6. The transformed colonies allow for the identification of bacteria that has taken up the plasmid, so any transformation whether lawn or subtle will show which bacteria successfully had taken up the plasmid.
7. There was no apparent phenotype due to the lack of color present in the transformed colonies. The pGreen was not present.

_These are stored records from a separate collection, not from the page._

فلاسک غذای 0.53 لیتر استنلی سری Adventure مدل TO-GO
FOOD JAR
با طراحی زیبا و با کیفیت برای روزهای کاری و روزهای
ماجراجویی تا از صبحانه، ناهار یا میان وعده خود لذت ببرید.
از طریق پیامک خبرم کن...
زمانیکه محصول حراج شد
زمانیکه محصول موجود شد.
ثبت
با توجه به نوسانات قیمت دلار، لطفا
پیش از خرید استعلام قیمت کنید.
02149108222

8. The first plate to inspect to conclude that the transformation occurred successfully would be the LB/Amp+Plasmid because the marker that shows the selection will only grow in a plasmid treated with ampicillin. Also, the LB/Amp+Plasmid is the easiest to observe due to the fact that it only has two colonies.
9.
a. Total mass: 10 x 0.005 = 0.05 ug
b. Cell suspension volume: 250 calcium cholride + 250 LB + 10 green capped liquid =
0.510 uL
c. Fraction spread: 10 (Suspension Spread)/510 (Total Suspension) = 0.0196
d. Mass of Plasmid Spread: 0.05 (Total Mass) x 10/510 (Fraction
Spread) = 0.00098
e. Transformation efficiency: 2 (colonies)/ 0.00098 (Mass Plasmid Spread) = 2040.81633 or
204081633000 x 10^-8
10. The transformation efficiency could have been influenced by the colony size that was added to the liquid solution. A greater amount of cell receptors comes with a greater colony size, so there would be better efficiency. A lesser colony would have lesser cell receptors, so there would not be as great of efficiency. Another factor that may have influenced the transformation efficiency is the amount of time the plasmids were in the hot or cold water. If the plasmids were in the hot water longer, then the growth of the colonies would be more efficient. If the plasmids were in the cold water longer, the growth could be stunned and the colonies would not be as efficient in transformation. In the experiment, the plasmids that were in the hot water were heated longer because the bath was not at the desired temperature, thus affecting the heat shock of the plasmids. The time the plasmids were outside of the water was also erroneous because the timing was not accurate.